Count the lines of the material below that contain the string "introduces", matching case exactly. Give only the number.

Collected data:
━━━━━━━━━━━━━━━━━━━━
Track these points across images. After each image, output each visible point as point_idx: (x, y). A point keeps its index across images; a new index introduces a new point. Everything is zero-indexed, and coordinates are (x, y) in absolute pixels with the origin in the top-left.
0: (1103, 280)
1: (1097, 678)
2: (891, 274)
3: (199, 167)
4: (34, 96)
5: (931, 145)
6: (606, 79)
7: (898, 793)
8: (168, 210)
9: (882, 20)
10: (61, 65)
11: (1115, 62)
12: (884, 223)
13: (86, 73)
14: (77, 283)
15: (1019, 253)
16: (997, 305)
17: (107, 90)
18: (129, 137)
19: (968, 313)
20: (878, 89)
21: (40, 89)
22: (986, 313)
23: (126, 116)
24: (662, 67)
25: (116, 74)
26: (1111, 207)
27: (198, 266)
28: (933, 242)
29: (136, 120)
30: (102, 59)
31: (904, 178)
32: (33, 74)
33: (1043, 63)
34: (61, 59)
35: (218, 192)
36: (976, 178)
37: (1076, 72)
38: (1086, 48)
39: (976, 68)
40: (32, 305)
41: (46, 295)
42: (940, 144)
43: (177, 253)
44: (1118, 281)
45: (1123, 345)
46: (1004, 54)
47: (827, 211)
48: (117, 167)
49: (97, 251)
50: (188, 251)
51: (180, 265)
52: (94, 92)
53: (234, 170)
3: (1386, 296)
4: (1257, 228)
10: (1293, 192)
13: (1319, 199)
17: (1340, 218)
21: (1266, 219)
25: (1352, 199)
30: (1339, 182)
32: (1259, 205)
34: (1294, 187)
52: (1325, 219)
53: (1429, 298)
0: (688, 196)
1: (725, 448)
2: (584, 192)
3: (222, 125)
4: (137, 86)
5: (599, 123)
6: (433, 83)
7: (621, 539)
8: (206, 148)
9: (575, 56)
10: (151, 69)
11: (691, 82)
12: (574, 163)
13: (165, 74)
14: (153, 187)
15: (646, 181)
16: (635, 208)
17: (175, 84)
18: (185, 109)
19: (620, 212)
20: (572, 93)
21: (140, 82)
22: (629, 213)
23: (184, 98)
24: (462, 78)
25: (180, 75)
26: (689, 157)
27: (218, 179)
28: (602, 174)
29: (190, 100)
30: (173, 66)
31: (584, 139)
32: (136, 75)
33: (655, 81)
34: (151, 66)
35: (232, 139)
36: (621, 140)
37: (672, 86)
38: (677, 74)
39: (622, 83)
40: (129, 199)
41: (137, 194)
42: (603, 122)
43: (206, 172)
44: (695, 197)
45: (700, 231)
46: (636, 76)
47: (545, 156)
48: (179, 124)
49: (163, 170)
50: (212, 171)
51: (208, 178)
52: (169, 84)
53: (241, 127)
━━━━━━━━━━━━━━━━━━━━
▸ Answer to the problem
1